TASK DIRECTIONS:
The required output is the lines below from the line containing "Customers should be able to find" to the line containing "Goat Yoga Event", inclusive, retyped exactly. No other lines belong in it.

DATA PROVIDED:
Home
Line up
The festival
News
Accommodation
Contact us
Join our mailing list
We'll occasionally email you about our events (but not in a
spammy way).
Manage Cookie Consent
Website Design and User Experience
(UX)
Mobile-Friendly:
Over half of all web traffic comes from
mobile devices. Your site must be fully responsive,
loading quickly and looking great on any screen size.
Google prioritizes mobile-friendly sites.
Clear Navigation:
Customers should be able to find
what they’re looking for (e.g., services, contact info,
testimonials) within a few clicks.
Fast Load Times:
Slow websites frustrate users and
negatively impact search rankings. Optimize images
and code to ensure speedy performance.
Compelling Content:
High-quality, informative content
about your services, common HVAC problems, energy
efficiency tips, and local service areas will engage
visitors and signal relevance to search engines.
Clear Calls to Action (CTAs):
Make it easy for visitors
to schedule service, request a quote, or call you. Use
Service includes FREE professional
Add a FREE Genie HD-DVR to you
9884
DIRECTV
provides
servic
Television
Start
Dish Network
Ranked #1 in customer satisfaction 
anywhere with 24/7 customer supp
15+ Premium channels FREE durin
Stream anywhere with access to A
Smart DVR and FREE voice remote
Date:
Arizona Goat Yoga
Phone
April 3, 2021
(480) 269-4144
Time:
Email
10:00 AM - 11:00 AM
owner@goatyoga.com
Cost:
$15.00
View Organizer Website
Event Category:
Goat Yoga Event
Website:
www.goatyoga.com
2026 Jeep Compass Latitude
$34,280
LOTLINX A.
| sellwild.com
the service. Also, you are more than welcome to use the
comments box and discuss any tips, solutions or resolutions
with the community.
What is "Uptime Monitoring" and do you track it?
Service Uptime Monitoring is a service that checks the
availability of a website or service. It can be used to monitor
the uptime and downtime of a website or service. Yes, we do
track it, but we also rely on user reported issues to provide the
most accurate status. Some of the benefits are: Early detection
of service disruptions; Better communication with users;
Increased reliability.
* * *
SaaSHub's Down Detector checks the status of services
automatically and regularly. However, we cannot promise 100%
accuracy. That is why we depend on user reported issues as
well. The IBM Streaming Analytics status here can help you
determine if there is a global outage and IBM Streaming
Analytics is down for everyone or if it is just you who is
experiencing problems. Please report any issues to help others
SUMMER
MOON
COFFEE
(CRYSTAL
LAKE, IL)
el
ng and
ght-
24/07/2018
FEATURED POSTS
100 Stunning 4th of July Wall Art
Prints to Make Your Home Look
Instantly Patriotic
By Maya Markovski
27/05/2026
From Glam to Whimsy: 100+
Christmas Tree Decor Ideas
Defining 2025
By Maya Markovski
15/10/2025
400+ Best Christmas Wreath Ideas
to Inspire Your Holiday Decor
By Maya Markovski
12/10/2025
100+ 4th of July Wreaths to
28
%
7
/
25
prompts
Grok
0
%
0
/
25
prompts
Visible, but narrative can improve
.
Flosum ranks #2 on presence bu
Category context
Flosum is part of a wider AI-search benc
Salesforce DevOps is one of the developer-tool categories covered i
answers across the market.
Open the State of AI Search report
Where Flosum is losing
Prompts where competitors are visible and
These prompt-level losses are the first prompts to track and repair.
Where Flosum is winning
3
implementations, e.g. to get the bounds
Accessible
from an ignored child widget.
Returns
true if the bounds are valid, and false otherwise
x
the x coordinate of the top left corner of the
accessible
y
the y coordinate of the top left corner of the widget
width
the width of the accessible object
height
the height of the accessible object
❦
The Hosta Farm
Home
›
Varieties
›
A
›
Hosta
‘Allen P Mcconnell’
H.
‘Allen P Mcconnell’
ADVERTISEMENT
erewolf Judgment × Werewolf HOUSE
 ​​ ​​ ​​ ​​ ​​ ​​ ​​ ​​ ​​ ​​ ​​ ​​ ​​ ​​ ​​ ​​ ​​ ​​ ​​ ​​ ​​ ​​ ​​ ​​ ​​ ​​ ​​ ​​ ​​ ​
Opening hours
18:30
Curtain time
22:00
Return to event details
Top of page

TASK RESPONSE:
Customers should be able to find
what they’re looking for (e.g., services, contact info,
testimonials) within a few clicks.
Fast Load Times:
Slow websites frustrate users and
negatively impact search rankings. Optimize images
and code to ensure speedy performance.
Compelling Content:
High-quality, informative content
about your services, common HVAC problems, energy
efficiency tips, and local service areas will engage
visitors and signal relevance to search engines.
Clear Calls to Action (CTAs):
Make it easy for visitors
to schedule service, request a quote, or call you. Use
Service includes FREE professional
Add a FREE Genie HD-DVR to you
9884
DIRECTV
provides
servic
Television
Start
Dish Network
Ranked #1 in customer satisfaction 
anywhere with 24/7 customer supp
15+ Premium channels FREE durin
Stream anywhere with access to A
Smart DVR and FREE voice remote
Date:
Arizona Goat Yoga
Phone
April 3, 2021
(480) 269-4144
Time:
Email
10:00 AM - 11:00 AM
owner@goatyoga.com
Cost:
$15.00
View Organizer Website
Event Category:
Goat Yoga Event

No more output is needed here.